There is a physiological rationale as to why cannabis may have a role in the suppression of cough. The cough reflex is regulated by G-protein coupled receptors. Agonists of prostanoid receptors and agonists of bradykinin receptors stimulate cough, whereas beta-adrenoceptor agonists and cannabinoids suppress cough [11]. The CB2 receptor is particularly implicated as a site of action for anti-tussives as selective blockade of the CB2 receptor reduces the anti-tussive effect in guinea pigs and human sensory nerves in the airways [12]. This has implications for the development of novel anti-tussives, as CB2 receptors are not expressed in the CNS to the same extent as CB1 receptors [13]. Hence selective CB2 agonists may avoid the psycho-stimulatory adverse effects of non-specific cannabinoids [14].

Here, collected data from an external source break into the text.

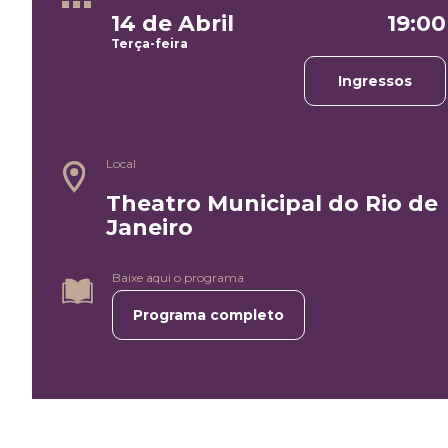
14 de Abril
19:00
Terça-feira
Ingressos
Local
Theatro Municipal do Rio de
Janeiro
Baixe aqui o programa
Programa completo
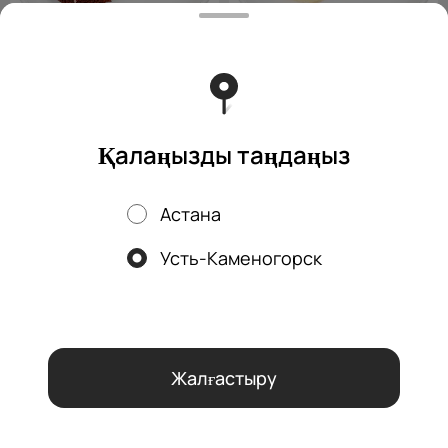
Пирожное "Ягодная
Пирожное "Ягодная
мулатка"
нежность"
шоколадный бисквит белый
бисквит, творожное суфле,
бисквит, клубничная начинка,
ягоды
Қалаңызды таңдаңыз
ягодный конфитюр
740 ₸
740 ₸
Астана
Усть-Каменогорск
Біз cookie файлдарын қолданамыз
Осы веб-сайтты пайдалану
арқылы сіз браузеріңіздің cookie файлдарын өңдеуге және
Құпиялылық саясатына
сәйкес аналитикалық қызметтерді
пайдалануға келісесіз.
OK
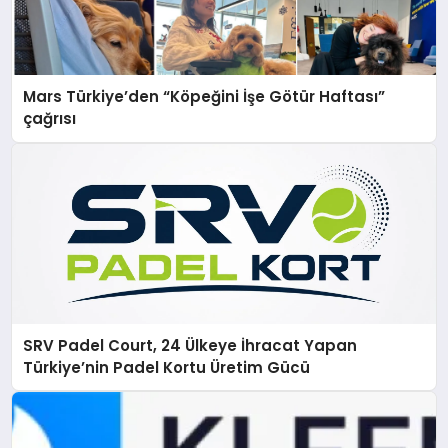
Mars Türkiye’den “Köpeğini İşe Götür Haftası”
çağrısı
SRV Padel Court, 24 Ülkeye İhracat Yapan
Türkiye’nin Padel Kortu Üretim Gücü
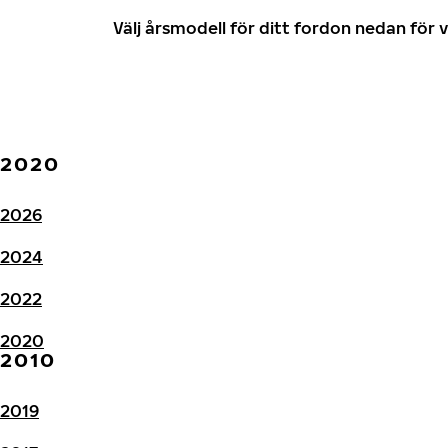
Välj årsmodell för ditt fordon nedan fö
2020
2026
2024
2022
2020
2010
2019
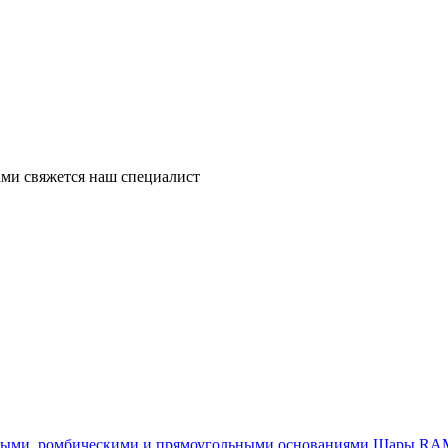
ми свяжется наш специалист
Шары RAM®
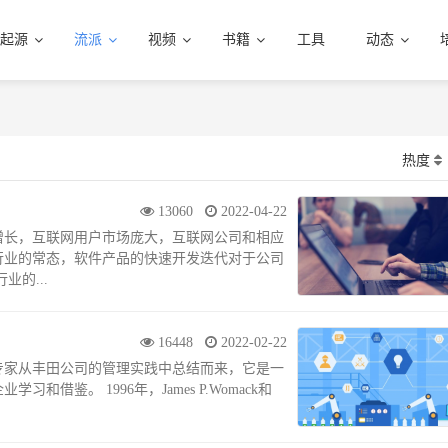
起源
流派
视频
书籍
工具
动态
热度
13060
2022-04-22
增长，互联网用户市场庞大，互联网公司和相应
行业的常态，软件产品的快速开发迭代对于公司
的...
16448
2022-02-22
专家从丰田公司的管理实践中总结而来，它是一
鉴。 1996年，James P.Womack和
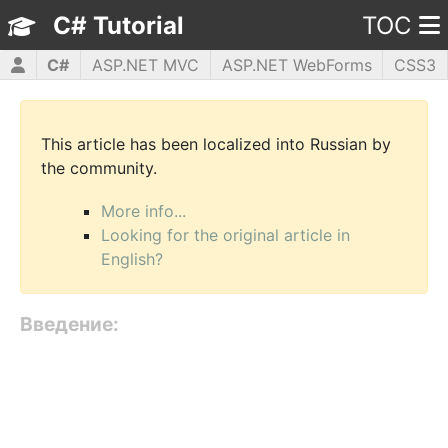
C# Tutorial
TOC
C#
ASP.NET MVC
ASP.NET WebForms
CSS3
HTML5
JavaScript
jQuery
PHP5
WPF
This article has been localized into Russian by
the community.
More info...
Looking for the original article in
English?
Введение:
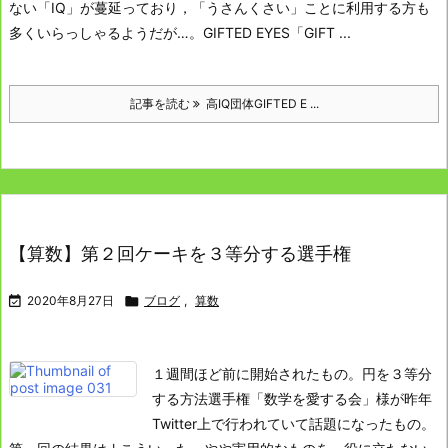
ない「IQ」が蔓延っており，「うさんくさい」ことに利用する方も
多くいらっしゃるようだが…。
GIFTED EYES
「GIFT ...
記事を読む
高IQ団体GIFTED E ...
【算数】第２回ケーキを３等分する選手権

2020年8月27日

ブログ
,
算数
１週間ほど前に開始されたもの。
円を３等分
する方法選手権
「数学を愛する会」様が昨年
Twitter上で行われていて話題になったもの。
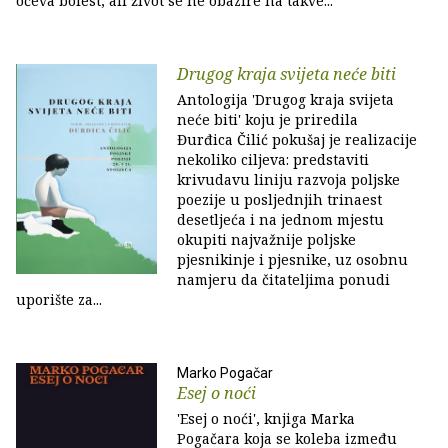
očeva bolest, ali život se ne obazire na takve...
Drugog kraja svijeta neće biti
Antologija 'Drugog kraja svijeta
neće biti' koju je priredila
Đurđica Čilić pokušaj je realizacije
nekoliko ciljeva: predstaviti
krivudavu liniju razvoja poljske
poezije u posljednjih trinaest
desetljeća i na jednom mjestu
okupiti najvažnije poljske
pjesnikinje i pjesnike, uz osobnu
namjeru da čitateljima ponudi
uporište za...
Marko Pogačar
Esej o noći
'Esej o noći', knjiga Marka
Pogačara koja se koleba između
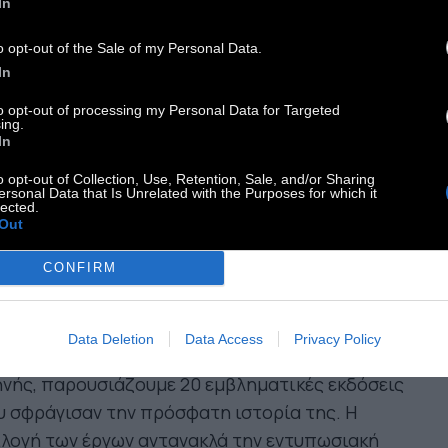
In
ικά δημιουργημένα για το Φεστιβάλ από τους
o Manara, John Romita Jr, Mark Buckingham,
o opt-out of the Sale of my Personal Data.
id Lloyd και Emanuela Lupacchino, μέχρι τους
In
άλη Διαλυνά, Ηλία Κυριαζή, Τόμεκ, DaNi, Αγγελική
to opt-out of processing my Personal Data for Targeted
αμαλίκη και Θανάση Πέτρου. Την οπτική
ing.
In
ειρία συμπληρώνουν 8 νέες εικονογραφήσεις,
οτεχνημένες αποκλειστικά για τα 20α γενέθλια
o opt-out of Collection, Use, Retention, Sale, and/or Sharing
ersonal Data that Is Unrelated with the Purposes for which it
 μακροβιότερου διεθνούς φεστιβάλ comics της
lected.
Out
ήνας.
μέλεια: Λήδα Τσενέ
CONFIRM
ΛΗΝΙΚΗ ΕΠΕΤΕΙΑΚΗ ΕΚΘΕΣΗ: 20 Χρόνια, 20
γα-Σταθμοί: Η Άνθηση των Ελληνικών Comics:
Data Deletion
Data Access
Privacy Policy
τρέχοντας στη δυναμική πορεία της εγχώριας
νής, παρουσιάζουμε 20 εμβληματικές εκδόσεις
 σφράγισαν την πρόσφατη ιστορία της. Η
λογή των έργων αντανακλά την εντυπωσιακή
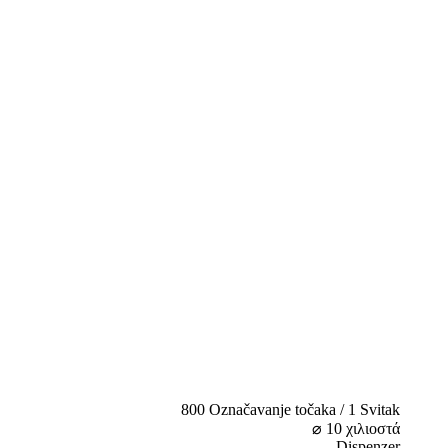
800 Označavanje točaka / 1 Svitak
⌀ 10 χιλιοστά
Dispenzer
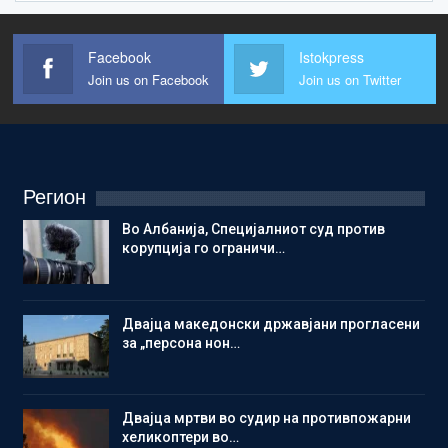
Facebook
Istokpress
Join us on Facebook
Join us on Twitter
Регион
Во Албанија, Специјалниот суд против
корупција го ограничи…
Двајца македонски државјани прогласени
за „персона нон…
Двајца мртви во судир на противпожарни
хеликоптери во…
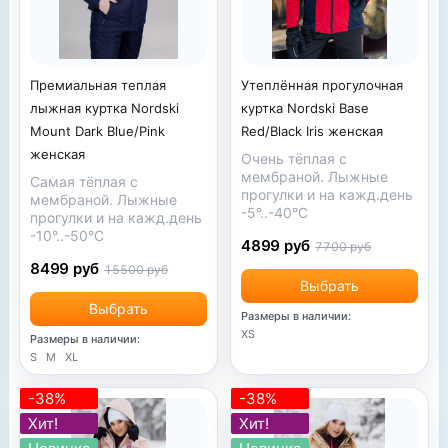
Утеплённая прогулочная
Премиальная теплая
куртка Nordski Base
лыжная куртка Nordski
Red/Black Iris женская
Mount Dark Blue/Pink
женская
Очень тёплая с
мембраной. Лыжные
Самая тёплая с
прогулки и на кажд.день
мембраной. Лыжные
-5°..-40°С
прогулки и на кажд.день
-10°..-50°С
4899 руб
7700 руб
8499 руб
15500 руб
Выбрать
Выбрать
Размеры в наличии:
XS
Размеры в наличии:
S
M
XL
-38%
-38%
Хит!
Хит!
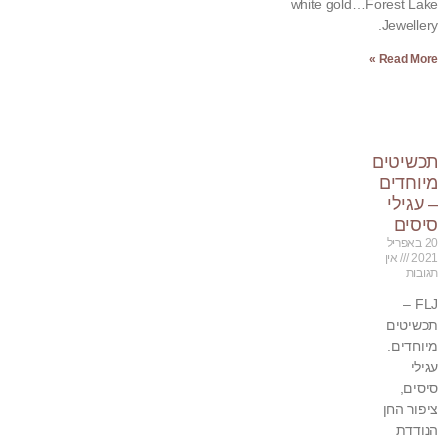
white gold…Forest Lake
Jewellery.
Read More »
תכשיטים
מיוחדים
– עגילי
סיסים
20 באפריל
2021
אין
תגובות
FLJ –
תכשיטים
מיוחדים.
עגילי
סיסים,
ציפור החן
הנודדת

The case of MJ is interesting, not only because the effect of cannabis on cough was unexpected to both patient and clinician, but also because the effects of recreational marijuana and medicinal cannabis could be compared. In addition, the effect seemed to be dose responsive over time, with the patient and wife reporting that when they decreased the dose, the cough increased in severity. The anti-tussive effect was seen with both recreational and medical forms of cannabis, and the patient was clear that there was a dose response with higher doses causing more adverse effects, but also being more effective for cough.

It can be difficult to assign causation in the setting of a single retrospective case report. However, in MJ, who had not used any form of cannabis previously, only two changes occurred around the time of the dramatic improvement in his cough-the introduction of metronidazole for management of halitosis and introduction of cannabis for management of poor appetite and insomnia. The fluctuation in the impact of the cough mirrored the dose of cannabis, as did the adverse effects of feeling drugged and sedated. Chronic cough in the setting of malignant disease is a common problem that has a significant impact on the person’s quality of life, with little evidence to guide therapy to reduce its severity. Further investigation of the role of medicinal cannabis in the management of intractable cough is warranted.